Changing the sequence of docs passed to KeyBERT returns different results for each doc

Question

Changing the sequence of docs passed to KeyBERT returns different results for each doc

Pratik--Patel opened this issue a year ago · comments

The result of KeyBERT doesn't seem to be deterministic when we change the order of documents that are passed to it. I have created a reproducible example as follows.

from keybert import KeyBERT
from keyphrase_vectorizers import KeyphraseCountVectorizer
import json
from flair.embeddings import TransformerDocumentEmbeddings
from typing import Iterable, List, Tuple, Dict, Optional



vectorizer = KeyphraseCountVectorizer()
embeddingModel = TransformerDocumentEmbeddings('sentence-transformers/all-MiniLM-L6-v2')
model = KeyBERT(model=embeddingModel)


docs_1 = ["an apple a day keeps doctor away","strawberry is a good fruit","microsoft acquired openai","openai provides AI powered tools and APIs"]

#same set of documents but in different order
docs_2 = ["openai provides AI powered tools and APIs","microsoft acquired openai","strawberry is a good fruit","an apple a day keeps doctor away"]

        
result_1 = model.extract_keywords(
            docs=docs_1,
            vectorizer=vectorizer,
            top_n=10
        )
print(json.dumps(result_1, indent=2))


result_2 = model.extract_keywords(
            docs=docs_2,
            vectorizer=vectorizer,
            top_n=10
        )
print(json.dumps(result_2, indent=2))

The output is as follows

result_1 for docs_1

[
  [
    [
      "apple",
      0.8074
    ],
    [
      "doctor",
      0.7767
    ],
    [
      "day",
      0.6991
    ]
  ],
  [
    [
      "strawberry",
      0.9463
    ]
  ],
  [],
  [
    [
      "ai",
      0.8443
    ],
    [
      "apis",
      0.775
    ],
    [
      "tools",
      0.7478
    ]
  ]
]

result_2 for docs_2

[
  [
    [
      "openai",
      0.9083
    ],
    [
      "ai",
      0.8443
    ],
    [
      "tools",
      0.7478
    ]
  ],
  [
    [
      "openai",
      0.9262
    ]
  ],
  [
    [
      "good fruit",
      0.8823
    ]
  ],
  [
    [
      "apple",
      0.8074
    ],
    [
      "doctor",
      0.7767
    ],
    [
      "day",
      0.6991
    ]
  ]
]

As we can see, for the text strawberry is a good fruit, strawberry is extracted in result_1 whereas good fruit is extracted in result_2.

Any idea why this might be happening?

Maarten Grootendorst · Answer 1 · Thu Apr 13 2023 17:49:21 GMT+0800 (China Standard Time)

Could you try it without KeyphraseCountVectorizer? Perhaps there is something happening with the tokenizer there.

Pratik--Patel · Answer 2 · Thu Apr 13 2023 21:06:29 GMT+0800 (China Standard Time)

Thanks for swift reply.

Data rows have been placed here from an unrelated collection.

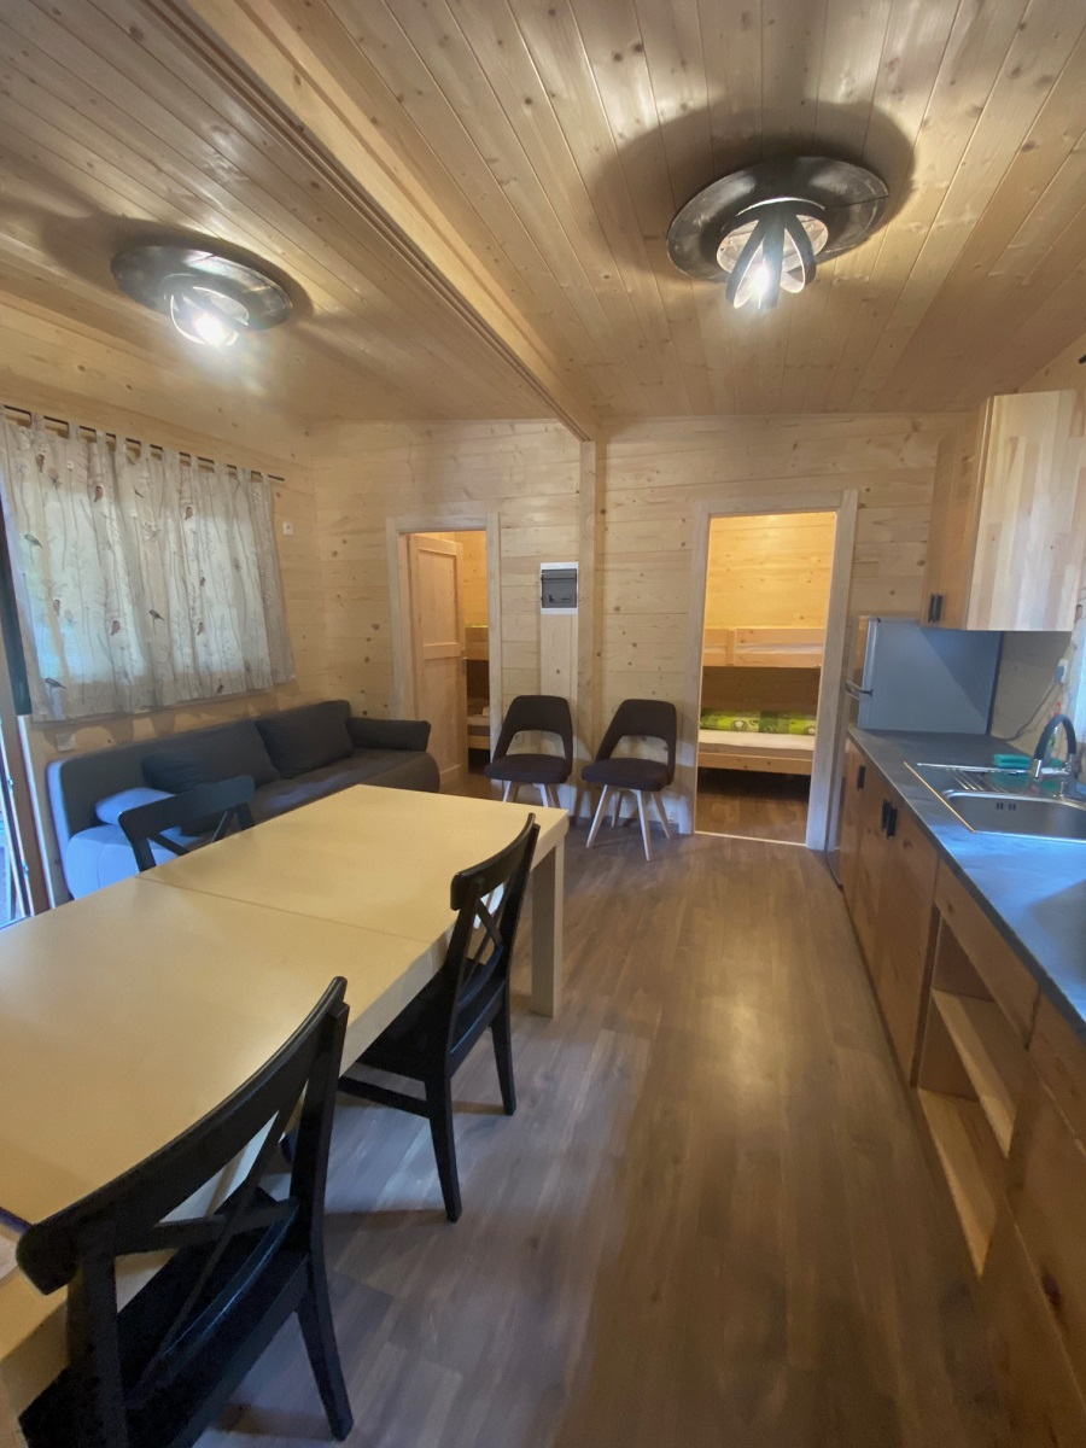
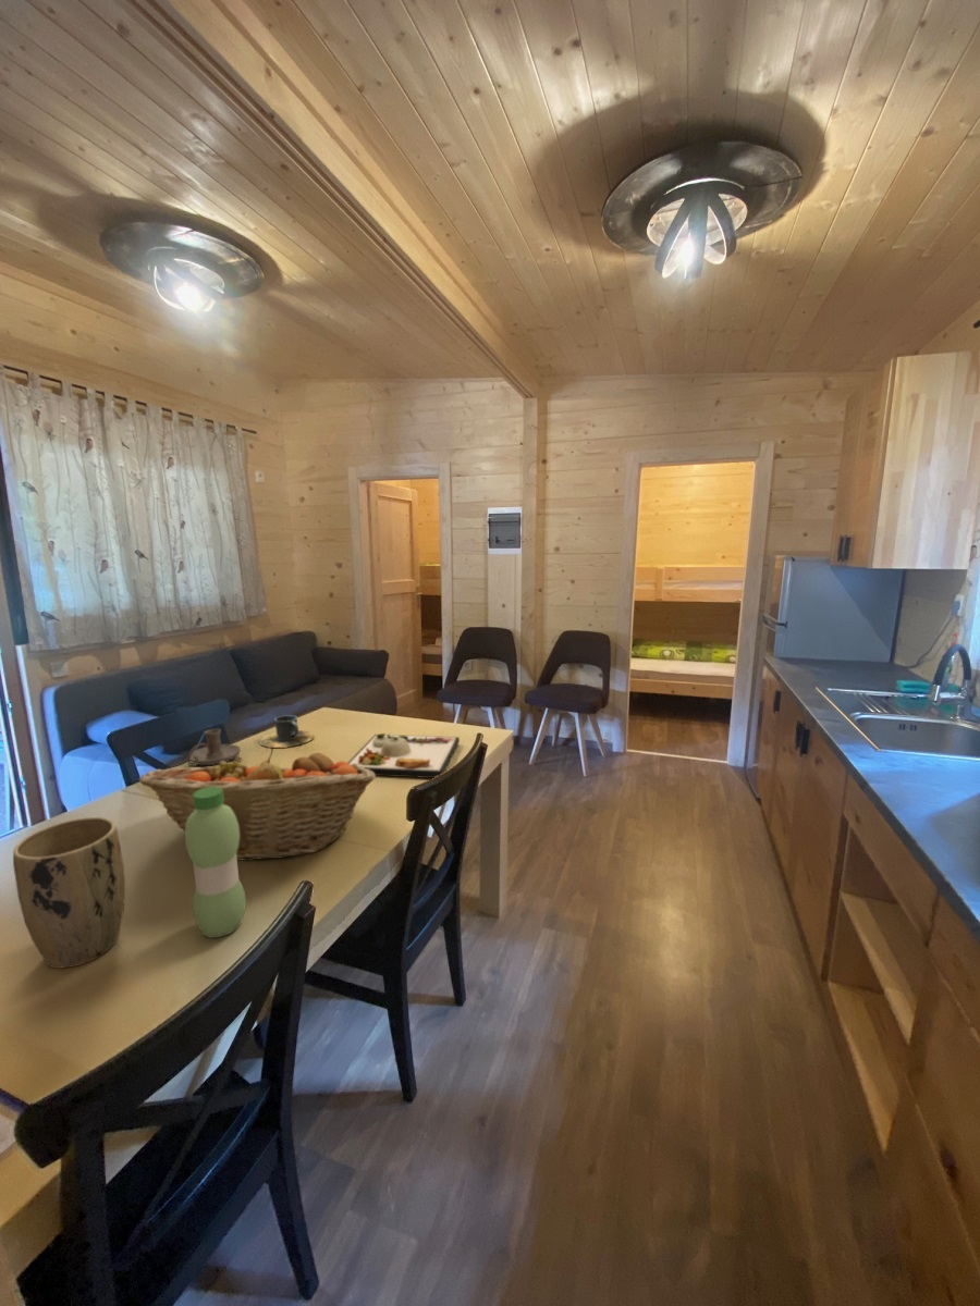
+ water bottle [184,787,247,939]
+ candle holder [186,728,242,767]
+ fruit basket [138,748,377,862]
+ plant pot [12,816,126,970]
+ dinner plate [347,732,461,779]
+ cup [258,714,315,749]
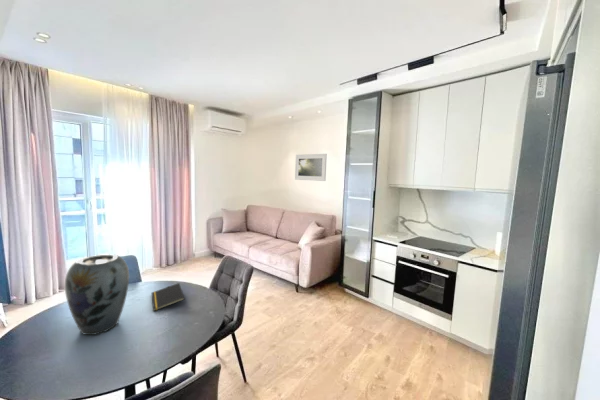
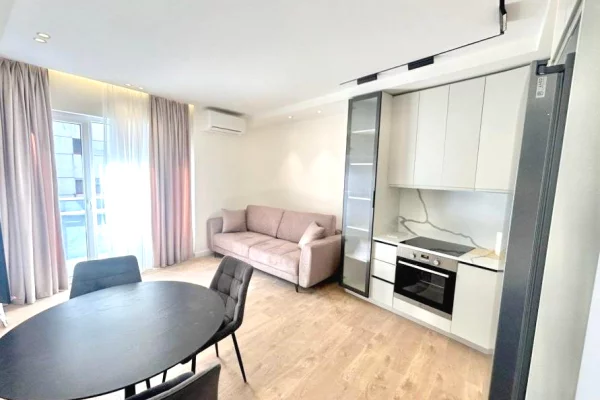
- notepad [151,282,186,312]
- vase [64,254,130,336]
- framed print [294,153,328,182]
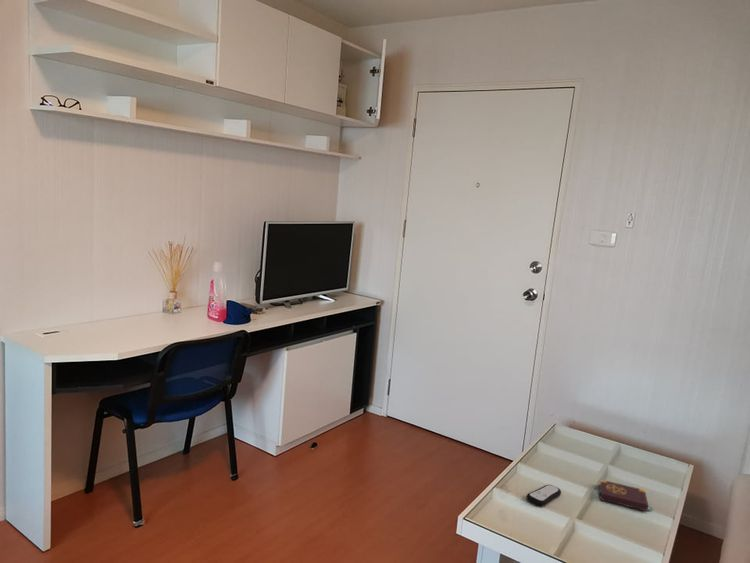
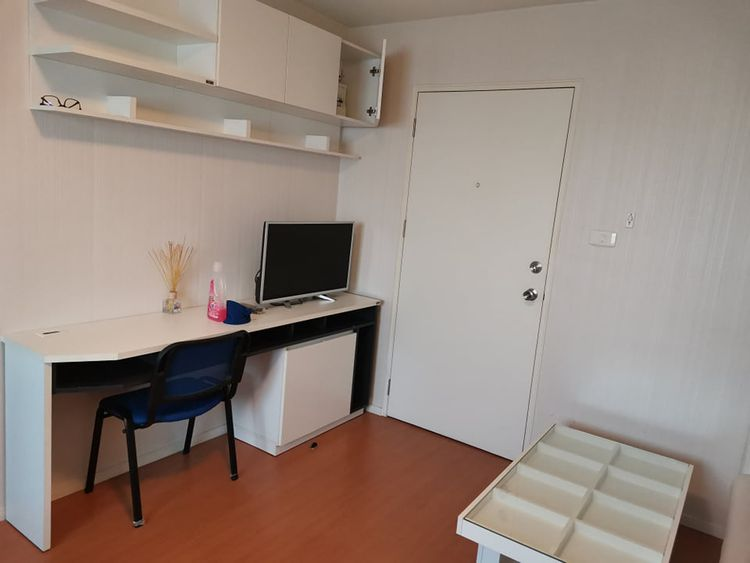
- remote control [526,484,562,507]
- book [598,478,655,512]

Not using KeyphraseCountVectorizer does seem to fix the issue but the quality of key phrases seems to be affected significantly.

Following is the code without KeyphraseCountVectorizer and corresponding results.

result_1 = model.extract_keywords(docs_1, keyphrase_ngram_range=(1, 3), stop_words='english')

result

[
  [
    [
      "apple day",
      0.83
    ],
    [
      "apple day keeps",
      0.8135
    ],
    [
      "apple",
      0.8074
    ],
    [
      "day keeps doctor",
      0.8011
    ],
    [
      "keeps doctor",
      0.7826
    ]
  ],
  [
    [
      "strawberry good fruit",
      0.9904
    ],
    [
      "strawberry good",
      0.9584
    ],
    [
      "strawberry",
      0.9463
    ],
    [
      "fruit",
      0.8886
    ],
    [
      "good fruit",
      0.8823
    ]
  ],
  [
    [
      "microsoft acquired openai",
      1.0
    ],
    [
      "acquired openai",
      0.9409
    ],
    [
      "openai",
      0.9262
    ],
    [
      "microsoft",
      0.8121
    ],
    [
      "microsoft acquired",
      0.8052
    ]
  ],
  [
    [
      "openai provides ai",
      0.972
    ],
    [
      "openai provides",
      0.9226
    ],
    [
      "openai",
      0.9083
    ],
    [
      "ai powered tools",
      0.855
    ],
    [
      "provides ai powered",
      0.8526
    ]
  ]
]

Many of the key phrases are sub set of some big key phrase. And then we have keywords like keep doctor which are not much meaningful.
Is there a way to include POS features or improve the quality? Ussing MMR and Max Sum Distance does not seem to help much. Thanks again for your help!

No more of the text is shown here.